Trecho fornecido –
··········
MPF investiga desmatamento ilegal de 5,5 hectares no Pantanal em assentamento de Cáceres
O Ministério Público Federal (MPF) iniciou um inquérito civil para investigar o desmatamento ilegal de 5,5 hectares de vegetação nativa no bioma Pantanal, ocorrido em um assentamento rural localizado em Cáceres, a aproximadamente 220 quilômetros de Cuiabá, capital de Mato Grosso. A portaria que autoriza a abertura do processo foi assinada pelo procurador da República Gabriel Infante Magalhães Martins e publicada oficialmente nesta quinta-feira, dia 25 de abril.
Base da investigação e competência federal
Conforme a portaria emitida pelo MPF, a investigação tem como fundamento autos de infração e relatórios técnicos elaborados pela Secretaria de Estado de Meio Ambiente de Mato Grosso (Sema). Esses documentos apontam para o desmatamento irregular de 5,5246 hectares de vegetação nativa, realizado sem a devida autorização do órgão ambiental competente. A área degradada está situada em um sítio específico dentro do Assentamento Paiol, uma região de relevância ecológica no Pantanal.
O MPF destacou que o caso é de competência federal porque o imóvel em questão está inserido em um projeto de assentamento vinculado ao Instituto Nacional de Colonização e Reforma Agrária (Incra). Nesses contextos, cabe ao órgão federal atuar na defesa do meio ambiente e na reparação de danos ambientais causados em áreas sob responsabilidade direta da União, garantindo a aplicação da legislação ambiental e a proteção dos ecossistemas.
Medidas iniciais determinadas pelo MPF
Entre as primeiras medidas determinadas pelo Ministério Público Federal no âmbito deste inquérito, estão:
- A notificação do proprietário do terreno, que terá um prazo de 15 dias úteis para apresentar sua defesa e todos os documentos pertinentes ao caso.
- O envio de um ofício ao Incra para esclarecer a situação do ocupante do lote e verificar se houve alguma autorização prévia para intervenções na área.
- A possibilidade de celebração de um Termo de Ajustamento de Conduta (TAC), que pode incluir a recuperação ambiental por meio de um Projeto de Recomposição de Área Degradada e Alterada (PRADA), visando restaurar a vegetação nativa e mitigar os impactos ambientais.
O g1 tentou contato com o Instituto Nacional de Colonização e Reforma Agrária (Incra) para obter mais informações sobre o caso, mas não recebeu resposta até o momento da última atualização desta reportagem. A investigação segue em andamento, com o MPF buscando apurar responsabilidades e garantir a reparação dos danos causados ao meio ambiente no Pantanal.
··········
Dados em estudo –
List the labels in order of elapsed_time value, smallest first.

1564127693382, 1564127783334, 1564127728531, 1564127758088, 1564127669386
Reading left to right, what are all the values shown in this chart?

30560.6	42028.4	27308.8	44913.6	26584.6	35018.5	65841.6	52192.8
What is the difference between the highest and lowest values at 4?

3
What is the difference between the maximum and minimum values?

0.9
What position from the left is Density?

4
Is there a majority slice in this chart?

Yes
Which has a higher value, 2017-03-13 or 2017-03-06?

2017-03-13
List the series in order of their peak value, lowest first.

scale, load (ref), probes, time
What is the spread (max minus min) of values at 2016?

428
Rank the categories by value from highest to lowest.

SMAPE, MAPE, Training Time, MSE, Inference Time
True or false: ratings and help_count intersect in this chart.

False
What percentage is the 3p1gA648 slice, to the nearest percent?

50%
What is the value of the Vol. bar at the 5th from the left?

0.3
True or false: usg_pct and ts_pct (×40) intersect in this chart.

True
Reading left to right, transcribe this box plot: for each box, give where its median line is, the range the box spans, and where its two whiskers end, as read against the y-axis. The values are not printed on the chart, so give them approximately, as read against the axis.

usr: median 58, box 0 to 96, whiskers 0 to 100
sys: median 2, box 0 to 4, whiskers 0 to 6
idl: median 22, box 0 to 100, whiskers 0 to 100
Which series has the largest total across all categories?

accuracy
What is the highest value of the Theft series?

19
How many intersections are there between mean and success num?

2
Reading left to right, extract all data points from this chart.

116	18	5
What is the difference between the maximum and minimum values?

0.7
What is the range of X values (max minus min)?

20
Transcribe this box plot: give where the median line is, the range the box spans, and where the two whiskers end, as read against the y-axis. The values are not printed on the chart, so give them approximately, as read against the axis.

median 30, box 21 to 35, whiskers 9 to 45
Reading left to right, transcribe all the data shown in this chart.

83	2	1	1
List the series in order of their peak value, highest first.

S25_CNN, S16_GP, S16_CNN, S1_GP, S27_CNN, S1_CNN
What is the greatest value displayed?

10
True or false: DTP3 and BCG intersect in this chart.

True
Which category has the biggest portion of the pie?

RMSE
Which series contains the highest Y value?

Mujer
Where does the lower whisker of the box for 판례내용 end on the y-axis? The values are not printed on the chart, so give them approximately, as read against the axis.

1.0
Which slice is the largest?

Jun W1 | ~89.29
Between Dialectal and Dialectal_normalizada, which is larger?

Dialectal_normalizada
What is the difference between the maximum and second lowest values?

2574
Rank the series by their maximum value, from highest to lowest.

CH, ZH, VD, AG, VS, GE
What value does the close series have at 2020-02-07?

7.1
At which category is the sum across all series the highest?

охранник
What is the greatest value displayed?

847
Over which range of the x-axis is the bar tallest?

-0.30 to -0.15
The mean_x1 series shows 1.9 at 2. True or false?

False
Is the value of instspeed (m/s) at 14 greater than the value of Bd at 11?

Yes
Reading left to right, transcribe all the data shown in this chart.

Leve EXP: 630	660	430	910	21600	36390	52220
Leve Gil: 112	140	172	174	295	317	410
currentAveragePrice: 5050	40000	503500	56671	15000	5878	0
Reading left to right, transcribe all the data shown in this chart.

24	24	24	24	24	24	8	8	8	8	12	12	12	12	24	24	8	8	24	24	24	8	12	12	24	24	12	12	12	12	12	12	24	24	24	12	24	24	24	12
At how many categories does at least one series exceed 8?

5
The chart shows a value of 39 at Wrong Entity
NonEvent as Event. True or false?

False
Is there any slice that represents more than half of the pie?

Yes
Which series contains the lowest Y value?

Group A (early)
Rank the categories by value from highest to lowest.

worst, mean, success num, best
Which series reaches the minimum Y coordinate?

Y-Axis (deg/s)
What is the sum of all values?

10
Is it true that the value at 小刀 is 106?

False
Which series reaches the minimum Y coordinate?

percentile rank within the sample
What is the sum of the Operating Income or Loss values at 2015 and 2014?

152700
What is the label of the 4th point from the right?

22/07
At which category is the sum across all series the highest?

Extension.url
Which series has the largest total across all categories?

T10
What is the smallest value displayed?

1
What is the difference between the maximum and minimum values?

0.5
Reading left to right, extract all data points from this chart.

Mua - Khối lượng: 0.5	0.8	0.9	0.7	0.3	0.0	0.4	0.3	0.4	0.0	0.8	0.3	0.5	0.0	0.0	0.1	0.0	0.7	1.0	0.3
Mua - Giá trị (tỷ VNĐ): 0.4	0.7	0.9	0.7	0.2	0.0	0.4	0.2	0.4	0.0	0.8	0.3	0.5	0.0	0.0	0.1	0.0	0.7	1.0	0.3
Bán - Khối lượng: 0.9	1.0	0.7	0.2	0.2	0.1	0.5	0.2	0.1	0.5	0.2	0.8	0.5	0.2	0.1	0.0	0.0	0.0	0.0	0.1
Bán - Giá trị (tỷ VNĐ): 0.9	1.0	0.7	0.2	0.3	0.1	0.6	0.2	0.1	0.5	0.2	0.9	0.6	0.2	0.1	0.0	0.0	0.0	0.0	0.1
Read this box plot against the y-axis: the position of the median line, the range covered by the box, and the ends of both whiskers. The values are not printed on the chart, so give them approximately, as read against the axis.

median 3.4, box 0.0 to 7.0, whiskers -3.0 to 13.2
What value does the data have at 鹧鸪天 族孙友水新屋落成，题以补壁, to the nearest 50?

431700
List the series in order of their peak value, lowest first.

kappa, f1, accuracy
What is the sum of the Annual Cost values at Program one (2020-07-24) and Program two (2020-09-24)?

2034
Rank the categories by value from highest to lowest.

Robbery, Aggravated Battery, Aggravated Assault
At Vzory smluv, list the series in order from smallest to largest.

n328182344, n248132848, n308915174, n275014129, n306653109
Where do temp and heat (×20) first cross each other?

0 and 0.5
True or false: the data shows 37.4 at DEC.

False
··········
Tarefa solicitada A –
Responda com base na reportagem sobre o desmatamento no Pantanal:
(i) Quem assinou a portaria que autoriza a abertura do inquérito?
(ii) Em qual assentamento está situada a área degradada?
(iii) Qual é o prazo dado ao proprietário do terreno para apresentar sua defesa?
Tarefa solicitada B – Reproduza sem alterações o trecho da reportagem que vai de "O MPF destacou" até "intervenções na área.".
Os registros foram tirados de outra fonte.

Resposta da tarefa A –
(i) O procurador da República Gabriel Infante Magalhães Martins.
(ii) No Assentamento Paiol.
(iii) 15 dias úteis.

Resposta da tarefa B –
O MPF destacou que o caso é de competência federal porque o imóvel em questão está inserido em um projeto de assentamento vinculado ao Instituto Nacional de Colonização e Reforma Agrária (Incra). Nesses contextos, cabe ao órgão federal atuar na defesa do meio ambiente e na reparação de danos ambientais causados em áreas sob responsabilidade direta da União, garantindo a aplicação da legislação ambiental e a proteção dos ecossistemas.
Medidas iniciais determinadas pelo MPF
Entre as primeiras medidas determinadas pelo Ministério Público Federal no âmbito deste inquérito, estão:
- A notificação do proprietário do terreno, que terá um prazo de 15 dias úteis para apresentar sua defesa e todos os documentos pertinentes ao caso.
- O envio de um ofício ao Incra para esclarecer a situação do ocupante do lote e verificar se houve alguma autorização prévia para intervenções na área.